● Testo:

▬▬▬

Io era venuto a Fasuglu coll’intenzione di penetrare direttamente di là ai paesi Galla, epperciò coglieva tutte le circostanze per informarmi. Fasuglu si trova [p. 385] sulla via occidentale del fiume azzurro, e mi facevano vedere dei paesi Galla all’oriente; lontani da quanto mi dicevano, non più di cinque o sei giorni di viaggio, ma tutti mi dicevano essere una strada impraticabile. Dal calcolo che io faceva non dovevano essere quelli paesi Galla, ma piuttosto il Gogiam da me già conosciuto. Un’antico uffiziale settuagenario, il quale era stato alla [1832] guerra della Siria sotto il comando di Hibraim Pascià, si trovava in Fasuglu custode dell’antico arsenale fatto [costruire] da Mahumed Haly, e stato suo Pagio. Nella giornata passava qualche ora con lui, perché parlava molto bene italiano. Questi era stato due volte in Abissinia, mandato dal governo con alcuni altri come ambasciatore a Ras Aly. La strada che egli mi avrebbe consigliato sarebbe stata un poco più verso il Nord, e mi avrebbe portato al lago di Tsana, cosa che non mi quadrava.

il custode dell’arsenale mi parla di Fadassi più al sud;
i mercanti mi parlano di Matamma, e di Dunkur.
Io avrei voluto aprire una strada più al Sud che mi gettasse proprio più nell’interno dei paesi Galla per levarmi da [tut]te le complicazioni dell’Abissinia. L’uffiziale suddetto, supponendomi una spia, non era persuaso che io volessi andare, ed io ancora mi guardava dall’esternare tutti i miei piani. Egli mi parlò di Fadassi, dove i Galla vengono al mercato, e mi diceva che da Gassan a Fadassi vi era una mezza giornata di viaggio. Alcuni mercanti venuti da Gadaref, i quali erano venuti carichi di Sale e di Caffè mi esortavano al viaggio di Matamma, di dove, unito ai mercanti di Dunkur, avrei potuto andare direttamente ai paesi Galls girando intorno all’Abissinia, ma anche questa [via] non mi piaceva, perché bisognava sempre essere sotto l’influenza dell’Abissinia. Posto che io era venuto sino a Fasuglu, io voleva ad ogni costo [p. 386] /243/ esaurire tutti i tentativi per aprirmi la strada dai confini egiziani ai Galla.

progetto di partenza per Gassan;
disposizioni prese a questo scopo.

▬▬▬

● Compiti da svolgere:
1. Nel racconto del soggiorno a Fasuglu, di quali merci erano carichi i mercanti venuti da Gadaref?
2. Scrivi il seguito del racconto del soggiorno a Fasuglu, riprendendo subito dopo la sua ultima frase.

● Materiale fornito:
▬▬▬

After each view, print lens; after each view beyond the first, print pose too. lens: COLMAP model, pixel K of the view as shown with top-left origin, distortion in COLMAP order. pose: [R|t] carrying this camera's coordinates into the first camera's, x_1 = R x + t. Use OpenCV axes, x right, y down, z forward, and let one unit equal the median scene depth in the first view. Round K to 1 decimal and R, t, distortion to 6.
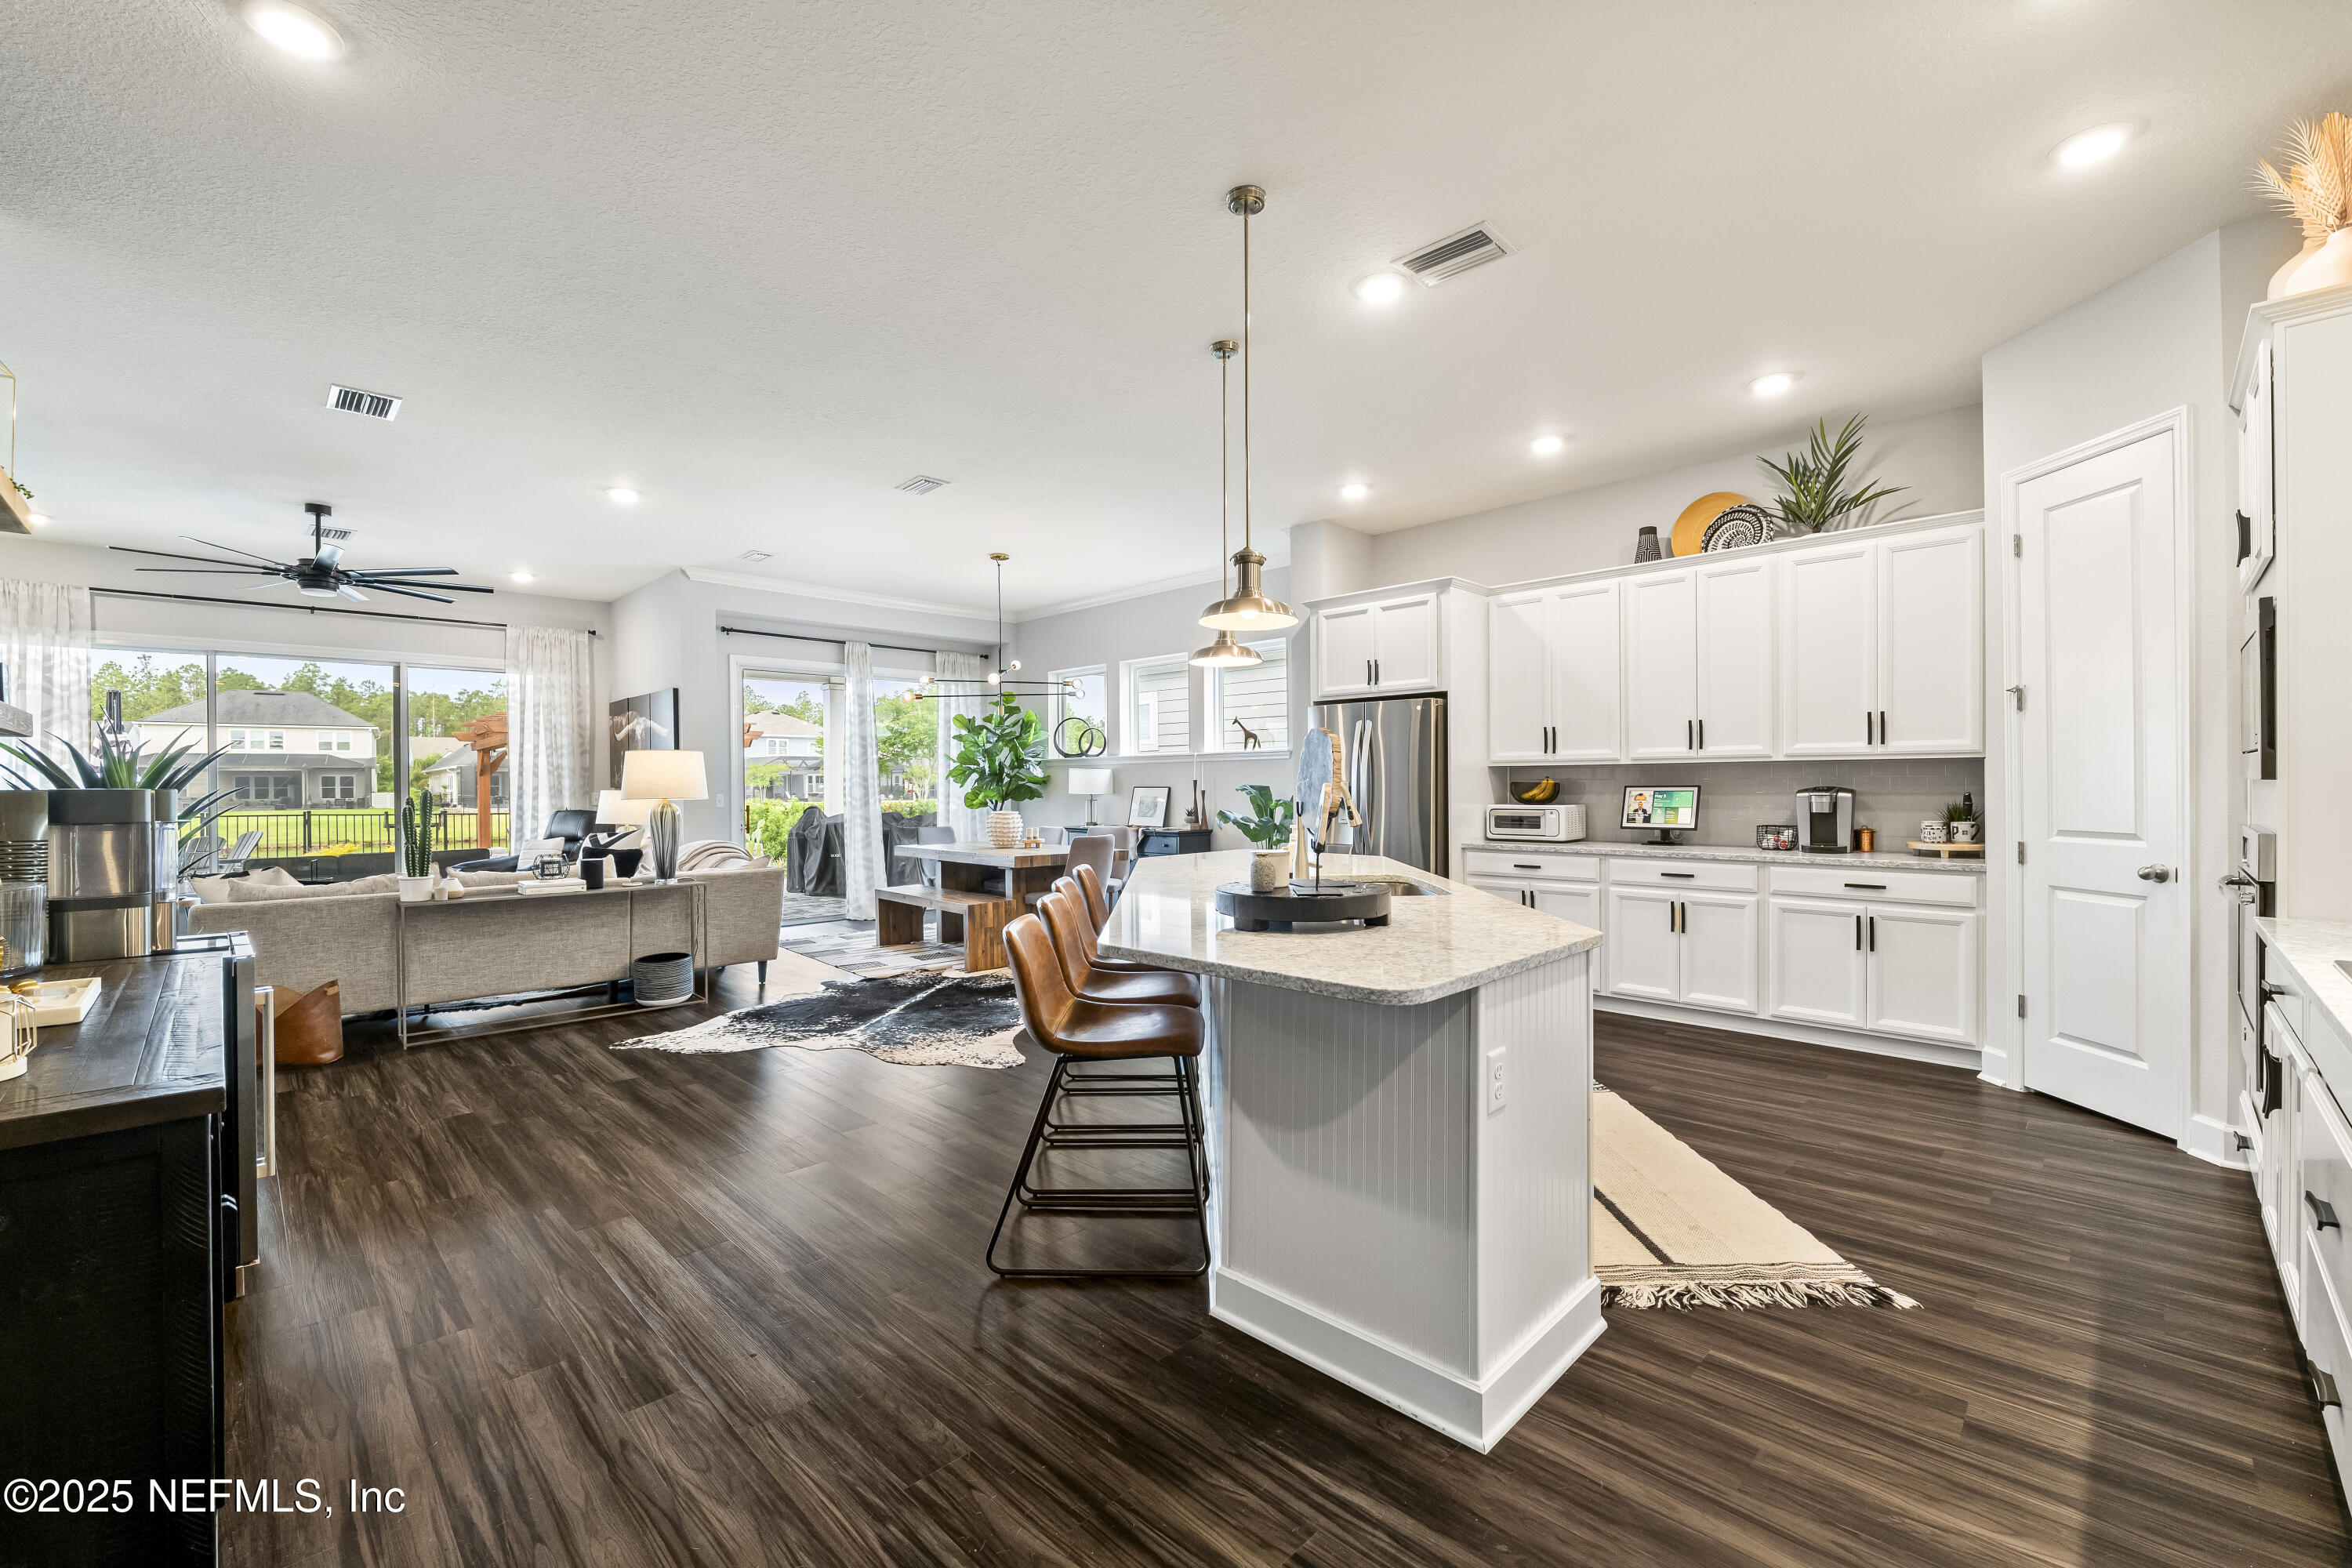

▬▬▬

● Risultati dei compiti:
1. Erano carichi di sale e di caffè.

2.
Come ogni settimana partiva da Fasuglu a Gassan una compagnia di 100. soldati, e venivano di là altri cento a Fasuglu per le corrispondenze settimanali, e per mandare a quello stabilimento delle miniere dell’oro le necessarie provisioni, io ho fatto il piano di partire per Gassan per tentare il passo di Fadassi. Ne ho parlato al comandante, affinché mi facesse preparare le bestie per il viaggio. Il domestico mi preparò il mio decotto di tamarindi, e preso questo nei due giorni che mi restavano ancora, e quindi il kinino, nel giorno fisso colla Compagnia del soldati siamo partiti.

partenza da Fasuglu per Gassan;
direzione della strada;
veduta di Tabi.
Da Fasuglu a Gassan vi sono tre giorni di viaggio per paesi deserti, perché il Tabi non molto lontano all’ovest della nostra strada non lasciava [le] popolazioni turke in pace in tutti quei contorni, essendo stati trucidati più volte tutti i soldati egiziani. Appena sortiti da Fasuglu questo gruppo di montagne di Tabi si presenta allo sguardo verso sud ovest, a misura che si progredisce nel viaggio, gira all’ovest, ed arrivando verso Gassan resta al Nord ovest, sempre a distanza di mezza giornata di viaggio in mezzo alla gran pianura dei Dinka.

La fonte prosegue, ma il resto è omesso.